[Data items]

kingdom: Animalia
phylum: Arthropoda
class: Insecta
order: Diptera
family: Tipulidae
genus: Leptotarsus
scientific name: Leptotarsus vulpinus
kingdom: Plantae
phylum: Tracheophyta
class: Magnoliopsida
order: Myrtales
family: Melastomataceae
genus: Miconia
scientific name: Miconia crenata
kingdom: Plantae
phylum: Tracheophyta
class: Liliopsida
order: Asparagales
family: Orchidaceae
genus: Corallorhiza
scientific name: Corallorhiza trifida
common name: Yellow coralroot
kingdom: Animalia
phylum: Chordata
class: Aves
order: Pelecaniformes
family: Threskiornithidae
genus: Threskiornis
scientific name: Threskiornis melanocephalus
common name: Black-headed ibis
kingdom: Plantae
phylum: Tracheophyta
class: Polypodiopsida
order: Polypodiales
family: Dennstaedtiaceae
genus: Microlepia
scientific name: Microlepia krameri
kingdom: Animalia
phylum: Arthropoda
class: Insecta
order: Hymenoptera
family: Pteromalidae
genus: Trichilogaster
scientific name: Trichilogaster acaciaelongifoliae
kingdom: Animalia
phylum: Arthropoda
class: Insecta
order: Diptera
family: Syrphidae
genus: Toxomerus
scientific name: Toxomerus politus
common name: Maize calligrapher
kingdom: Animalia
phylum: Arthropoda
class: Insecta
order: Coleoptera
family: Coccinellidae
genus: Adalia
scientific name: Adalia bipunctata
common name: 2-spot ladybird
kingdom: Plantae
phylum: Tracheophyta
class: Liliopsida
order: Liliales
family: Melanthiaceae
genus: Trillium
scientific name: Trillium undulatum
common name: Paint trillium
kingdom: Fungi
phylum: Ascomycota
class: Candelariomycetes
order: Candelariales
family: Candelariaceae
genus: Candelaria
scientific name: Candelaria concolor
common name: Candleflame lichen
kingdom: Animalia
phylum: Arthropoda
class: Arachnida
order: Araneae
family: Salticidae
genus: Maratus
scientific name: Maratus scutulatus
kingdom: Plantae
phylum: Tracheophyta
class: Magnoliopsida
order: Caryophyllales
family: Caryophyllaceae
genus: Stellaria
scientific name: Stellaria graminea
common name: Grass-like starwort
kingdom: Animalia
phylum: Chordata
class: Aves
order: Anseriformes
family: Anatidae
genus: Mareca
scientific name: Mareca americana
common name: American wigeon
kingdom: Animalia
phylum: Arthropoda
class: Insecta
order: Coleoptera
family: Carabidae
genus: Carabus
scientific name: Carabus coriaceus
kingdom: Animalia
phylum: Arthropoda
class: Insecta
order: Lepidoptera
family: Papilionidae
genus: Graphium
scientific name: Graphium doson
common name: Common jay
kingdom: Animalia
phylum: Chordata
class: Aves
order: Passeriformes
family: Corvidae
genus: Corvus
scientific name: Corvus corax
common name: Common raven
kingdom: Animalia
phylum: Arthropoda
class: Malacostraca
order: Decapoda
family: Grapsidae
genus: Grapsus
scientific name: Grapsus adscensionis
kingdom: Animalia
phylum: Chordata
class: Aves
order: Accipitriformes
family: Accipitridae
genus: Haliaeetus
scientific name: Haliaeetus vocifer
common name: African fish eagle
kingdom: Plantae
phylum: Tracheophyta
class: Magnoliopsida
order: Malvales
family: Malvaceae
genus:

- Brief -
Change every "common name" in the records above to "vernacular name", leaving everything else as it is.

- Complete answer -
kingdom: Animalia
phylum: Arthropoda
class: Insecta
order: Diptera
family: Tipulidae
genus: Leptotarsus
scientific name: Leptotarsus vulpinus
kingdom: Plantae
phylum: Tracheophyta
class: Magnoliopsida
order: Myrtales
family: Melastomataceae
genus: Miconia
scientific name: Miconia crenata
kingdom: Plantae
phylum: Tracheophyta
class: Liliopsida
order: Asparagales
family: Orchidaceae
genus: Corallorhiza
scientific name: Corallorhiza trifida
vernacular name: Yellow coralroot
kingdom: Animalia
phylum: Chordata
class: Aves
order: Pelecaniformes
family: Threskiornithidae
genus: Threskiornis
scientific name: Threskiornis melanocephalus
vernacular name: Black-headed ibis
kingdom: Plantae
phylum: Tracheophyta
class: Polypodiopsida
order: Polypodiales
family: Dennstaedtiaceae
genus: Microlepia
scientific name: Microlepia krameri
kingdom: Animalia
phylum: Arthropoda
class: Insecta
order: Hymenoptera
family: Pteromalidae
genus: Trichilogaster
scientific name: Trichilogaster acaciaelongifoliae
kingdom: Animalia
phylum: Arthropoda
class: Insecta
order: Diptera
family: Syrphidae
genus: Toxomerus
scientific name: Toxomerus politus
vernacular name: Maize calligrapher
kingdom: Animalia
phylum: Arthropoda
class: Insecta
order: Coleoptera
family: Coccinellidae
genus: Adalia
scientific name: Adalia bipunctata
vernacular name: 2-spot ladybird
kingdom: Plantae
phylum: Tracheophyta
class: Liliopsida
order: Liliales
family: Melanthiaceae
genus: Trillium
scientific name: Trillium undulatum
vernacular name: Paint trillium
kingdom: Fungi
phylum: Ascomycota
class: Candelariomycetes
order: Candelariales
family: Candelariaceae
genus: Candelaria
scientific name: Candelaria concolor
vernacular name: Candleflame lichen
kingdom: Animalia
phylum: Arthropoda
class: Arachnida
order: Araneae
family: Salticidae
genus: Maratus
scientific name: Maratus scutulatus
kingdom: Plantae
phylum: Tracheophyta
class: Magnoliopsida
order: Caryophyllales
family: Caryophyllaceae
genus: Stellaria
scientific name: Stellaria graminea
vernacular name: Grass-like starwort
kingdom: Animalia
phylum: Chordata
class: Aves
order: Anseriformes
family: Anatidae
genus: Mareca
scientific name: Mareca americana
vernacular name: American wigeon
kingdom: Animalia
phylum: Arthropoda
class: Insecta
order: Coleoptera
family: Carabidae
genus: Carabus
scientific name: Carabus coriaceus
kingdom: Animalia
phylum: Arthropoda
class: Insecta
order: Lepidoptera
family: Papilionidae
genus: Graphium
scientific name: Graphium doson
vernacular name: Common jay
kingdom: Animalia
phylum: Chordata
class: Aves
order: Passeriformes
family: Corvidae
genus: Corvus
scientific name: Corvus corax
vernacular name: Common raven
kingdom: Animalia
phylum: Arthropoda
class: Malacostraca
order: Decapoda
family: Grapsidae
genus: Grapsus
scientific name: Grapsus adscensionis
kingdom: Animalia
phylum: Chordata
class: Aves
order: Accipitriformes
family: Accipitridae
genus: Haliaeetus
scientific name: Haliaeetus vocifer
vernacular name: African fish eagle
kingdom: Plantae
phylum: Tracheophyta
class: Magnoliopsida
order: Malvales
family: Malvaceae
genus:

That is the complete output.